■ Instructions for the task ■
Retype the listing below line for line, beginning at its very first line and stopping after the line that contains "your own markets?".

** Data extracts follows **

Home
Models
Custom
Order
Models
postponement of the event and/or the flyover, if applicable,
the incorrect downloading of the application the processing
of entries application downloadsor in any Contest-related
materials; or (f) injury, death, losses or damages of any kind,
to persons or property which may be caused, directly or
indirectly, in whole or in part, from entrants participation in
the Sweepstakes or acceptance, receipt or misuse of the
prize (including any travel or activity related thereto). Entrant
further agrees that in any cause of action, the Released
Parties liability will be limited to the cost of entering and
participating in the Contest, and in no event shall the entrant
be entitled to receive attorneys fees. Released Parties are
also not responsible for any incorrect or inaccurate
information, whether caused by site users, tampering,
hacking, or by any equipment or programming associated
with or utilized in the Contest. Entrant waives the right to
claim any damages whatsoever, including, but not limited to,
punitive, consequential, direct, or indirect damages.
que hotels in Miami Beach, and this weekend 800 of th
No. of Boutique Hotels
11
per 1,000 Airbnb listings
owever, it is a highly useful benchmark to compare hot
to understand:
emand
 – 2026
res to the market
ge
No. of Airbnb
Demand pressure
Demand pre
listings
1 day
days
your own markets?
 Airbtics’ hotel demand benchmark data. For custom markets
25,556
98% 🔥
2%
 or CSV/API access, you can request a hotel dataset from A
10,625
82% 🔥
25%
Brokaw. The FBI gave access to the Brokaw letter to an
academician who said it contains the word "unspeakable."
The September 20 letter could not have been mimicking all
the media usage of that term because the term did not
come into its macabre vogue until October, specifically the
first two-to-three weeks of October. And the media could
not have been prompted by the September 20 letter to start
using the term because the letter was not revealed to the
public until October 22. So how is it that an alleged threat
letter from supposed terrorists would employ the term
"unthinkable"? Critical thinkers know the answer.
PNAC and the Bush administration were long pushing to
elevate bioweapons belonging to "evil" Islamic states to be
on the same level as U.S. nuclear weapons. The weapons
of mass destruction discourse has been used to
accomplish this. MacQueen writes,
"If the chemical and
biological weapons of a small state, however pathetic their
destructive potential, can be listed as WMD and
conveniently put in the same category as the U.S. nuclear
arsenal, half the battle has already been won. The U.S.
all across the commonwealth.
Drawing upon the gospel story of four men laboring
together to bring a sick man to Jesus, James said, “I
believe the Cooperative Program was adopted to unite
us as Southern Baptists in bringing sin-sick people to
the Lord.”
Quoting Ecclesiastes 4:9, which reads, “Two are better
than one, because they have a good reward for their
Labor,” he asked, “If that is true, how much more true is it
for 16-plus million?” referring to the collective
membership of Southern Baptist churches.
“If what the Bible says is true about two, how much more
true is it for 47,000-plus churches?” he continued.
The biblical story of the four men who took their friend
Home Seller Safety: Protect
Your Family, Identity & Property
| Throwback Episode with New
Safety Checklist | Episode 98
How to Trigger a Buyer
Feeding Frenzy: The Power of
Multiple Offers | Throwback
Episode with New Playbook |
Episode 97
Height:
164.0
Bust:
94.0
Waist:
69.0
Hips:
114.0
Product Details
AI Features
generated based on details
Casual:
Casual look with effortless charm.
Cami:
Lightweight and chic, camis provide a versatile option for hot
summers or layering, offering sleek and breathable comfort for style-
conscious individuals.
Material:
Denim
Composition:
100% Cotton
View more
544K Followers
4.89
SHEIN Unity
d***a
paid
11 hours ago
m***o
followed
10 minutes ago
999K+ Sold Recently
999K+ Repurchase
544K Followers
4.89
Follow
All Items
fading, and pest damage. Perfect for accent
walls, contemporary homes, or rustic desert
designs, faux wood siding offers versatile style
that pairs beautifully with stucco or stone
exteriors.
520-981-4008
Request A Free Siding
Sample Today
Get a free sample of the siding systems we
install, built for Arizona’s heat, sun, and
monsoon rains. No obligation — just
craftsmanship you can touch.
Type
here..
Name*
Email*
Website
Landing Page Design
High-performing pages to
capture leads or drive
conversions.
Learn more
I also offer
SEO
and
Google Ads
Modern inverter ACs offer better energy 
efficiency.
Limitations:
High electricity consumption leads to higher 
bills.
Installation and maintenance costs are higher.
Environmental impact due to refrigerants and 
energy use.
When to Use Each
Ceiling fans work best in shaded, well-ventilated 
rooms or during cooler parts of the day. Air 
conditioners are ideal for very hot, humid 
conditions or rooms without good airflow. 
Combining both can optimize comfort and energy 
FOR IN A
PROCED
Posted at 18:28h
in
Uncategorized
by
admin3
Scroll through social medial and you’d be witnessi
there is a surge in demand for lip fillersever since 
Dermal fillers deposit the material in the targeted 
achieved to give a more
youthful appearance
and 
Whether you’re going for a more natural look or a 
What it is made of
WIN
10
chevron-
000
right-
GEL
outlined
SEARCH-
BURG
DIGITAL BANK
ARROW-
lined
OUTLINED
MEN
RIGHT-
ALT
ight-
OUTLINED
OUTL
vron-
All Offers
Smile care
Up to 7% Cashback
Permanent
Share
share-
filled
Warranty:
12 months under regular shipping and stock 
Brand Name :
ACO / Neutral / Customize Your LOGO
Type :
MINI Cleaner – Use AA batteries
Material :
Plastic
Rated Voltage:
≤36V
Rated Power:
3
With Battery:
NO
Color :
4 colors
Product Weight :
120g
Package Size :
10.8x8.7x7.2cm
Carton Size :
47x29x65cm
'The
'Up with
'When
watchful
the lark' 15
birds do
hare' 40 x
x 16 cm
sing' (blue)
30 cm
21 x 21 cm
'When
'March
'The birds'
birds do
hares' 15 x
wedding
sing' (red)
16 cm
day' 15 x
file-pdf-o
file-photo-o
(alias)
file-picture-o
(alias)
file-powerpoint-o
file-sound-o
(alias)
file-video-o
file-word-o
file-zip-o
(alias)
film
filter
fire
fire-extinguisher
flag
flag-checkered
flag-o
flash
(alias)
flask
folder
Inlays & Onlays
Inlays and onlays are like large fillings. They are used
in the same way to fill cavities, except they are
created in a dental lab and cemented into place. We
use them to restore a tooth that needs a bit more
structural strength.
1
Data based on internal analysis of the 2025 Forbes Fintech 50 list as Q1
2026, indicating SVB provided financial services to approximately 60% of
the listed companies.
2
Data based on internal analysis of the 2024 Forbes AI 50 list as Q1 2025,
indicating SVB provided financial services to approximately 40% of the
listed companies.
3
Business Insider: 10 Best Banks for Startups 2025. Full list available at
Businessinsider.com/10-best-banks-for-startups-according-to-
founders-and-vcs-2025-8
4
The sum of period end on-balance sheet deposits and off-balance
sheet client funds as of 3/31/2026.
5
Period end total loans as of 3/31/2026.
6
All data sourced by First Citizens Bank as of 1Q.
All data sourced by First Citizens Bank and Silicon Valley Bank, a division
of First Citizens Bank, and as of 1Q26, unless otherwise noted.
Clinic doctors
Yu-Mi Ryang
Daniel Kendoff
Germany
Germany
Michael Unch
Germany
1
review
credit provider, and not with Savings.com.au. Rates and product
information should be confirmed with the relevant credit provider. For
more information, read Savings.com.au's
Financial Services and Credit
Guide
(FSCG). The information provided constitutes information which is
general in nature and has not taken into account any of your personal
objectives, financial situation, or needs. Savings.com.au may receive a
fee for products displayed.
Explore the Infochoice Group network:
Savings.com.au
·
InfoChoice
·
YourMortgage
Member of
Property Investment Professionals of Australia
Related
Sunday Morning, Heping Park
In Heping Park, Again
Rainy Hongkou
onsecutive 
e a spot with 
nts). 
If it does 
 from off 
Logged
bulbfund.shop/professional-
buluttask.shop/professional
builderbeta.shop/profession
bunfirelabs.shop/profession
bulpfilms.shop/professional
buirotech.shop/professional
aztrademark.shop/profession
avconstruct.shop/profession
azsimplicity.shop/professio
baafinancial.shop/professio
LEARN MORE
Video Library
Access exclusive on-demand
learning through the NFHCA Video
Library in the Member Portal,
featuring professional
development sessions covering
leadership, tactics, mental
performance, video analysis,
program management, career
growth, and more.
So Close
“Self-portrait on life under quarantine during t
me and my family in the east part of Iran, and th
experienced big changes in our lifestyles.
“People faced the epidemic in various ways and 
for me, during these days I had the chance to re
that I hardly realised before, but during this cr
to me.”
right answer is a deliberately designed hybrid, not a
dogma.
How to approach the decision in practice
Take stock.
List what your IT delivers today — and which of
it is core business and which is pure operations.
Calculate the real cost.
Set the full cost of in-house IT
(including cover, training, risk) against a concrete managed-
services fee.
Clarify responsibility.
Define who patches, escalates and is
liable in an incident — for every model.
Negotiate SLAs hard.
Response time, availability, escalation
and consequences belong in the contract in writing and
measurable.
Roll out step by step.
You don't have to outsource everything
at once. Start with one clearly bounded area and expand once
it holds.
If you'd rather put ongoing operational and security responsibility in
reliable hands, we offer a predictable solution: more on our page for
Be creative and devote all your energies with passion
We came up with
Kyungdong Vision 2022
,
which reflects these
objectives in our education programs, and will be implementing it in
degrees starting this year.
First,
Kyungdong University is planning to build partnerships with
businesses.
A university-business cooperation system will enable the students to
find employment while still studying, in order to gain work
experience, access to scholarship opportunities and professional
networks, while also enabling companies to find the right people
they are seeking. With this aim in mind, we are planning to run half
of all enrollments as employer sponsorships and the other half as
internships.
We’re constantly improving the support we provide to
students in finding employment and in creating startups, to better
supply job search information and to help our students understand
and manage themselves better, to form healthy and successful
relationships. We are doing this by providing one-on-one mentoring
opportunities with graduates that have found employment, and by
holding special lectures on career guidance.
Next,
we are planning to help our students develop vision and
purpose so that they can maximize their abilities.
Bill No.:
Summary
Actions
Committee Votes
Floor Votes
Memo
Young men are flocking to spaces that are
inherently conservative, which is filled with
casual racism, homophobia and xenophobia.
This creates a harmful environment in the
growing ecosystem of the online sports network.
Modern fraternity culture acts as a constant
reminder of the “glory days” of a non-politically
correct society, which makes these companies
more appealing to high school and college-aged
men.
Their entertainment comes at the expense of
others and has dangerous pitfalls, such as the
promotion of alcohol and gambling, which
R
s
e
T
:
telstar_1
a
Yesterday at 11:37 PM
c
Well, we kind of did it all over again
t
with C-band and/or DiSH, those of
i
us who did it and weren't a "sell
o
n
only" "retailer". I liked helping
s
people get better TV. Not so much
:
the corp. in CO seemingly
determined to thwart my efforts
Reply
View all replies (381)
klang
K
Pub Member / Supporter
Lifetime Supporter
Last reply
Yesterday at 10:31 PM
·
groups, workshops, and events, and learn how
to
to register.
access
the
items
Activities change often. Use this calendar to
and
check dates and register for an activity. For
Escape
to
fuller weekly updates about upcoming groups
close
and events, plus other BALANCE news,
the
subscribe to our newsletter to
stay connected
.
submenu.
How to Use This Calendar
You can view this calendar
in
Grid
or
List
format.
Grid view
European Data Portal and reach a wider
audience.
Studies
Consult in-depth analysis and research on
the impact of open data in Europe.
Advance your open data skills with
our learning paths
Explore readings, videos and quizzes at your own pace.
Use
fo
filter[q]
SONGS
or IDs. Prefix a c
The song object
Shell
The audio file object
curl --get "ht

** End of Data extracts **

■ Written response ■
Home
Models
Custom
Order
Models
postponement of the event and/or the flyover, if applicable,
the incorrect downloading of the application the processing
of entries application downloadsor in any Contest-related
materials; or (f) injury, death, losses or damages of any kind,
to persons or property which may be caused, directly or
indirectly, in whole or in part, from entrants participation in
the Sweepstakes or acceptance, receipt or misuse of the
prize (including any travel or activity related thereto). Entrant
further agrees that in any cause of action, the Released
Parties liability will be limited to the cost of entering and
participating in the Contest, and in no event shall the entrant
be entitled to receive attorneys fees. Released Parties are
also not responsible for any incorrect or inaccurate
information, whether caused by site users, tampering,
hacking, or by any equipment or programming associated
with or utilized in the Contest. Entrant waives the right to
claim any damages whatsoever, including, but not limited to,
punitive, consequential, direct, or indirect damages.
que hotels in Miami Beach, and this weekend 800 of th
No. of Boutique Hotels
11
per 1,000 Airbnb listings
owever, it is a highly useful benchmark to compare hot
to understand:
emand
 – 2026
res to the market
ge
No. of Airbnb
Demand pressure
Demand pre
listings
1 day
days
your own markets?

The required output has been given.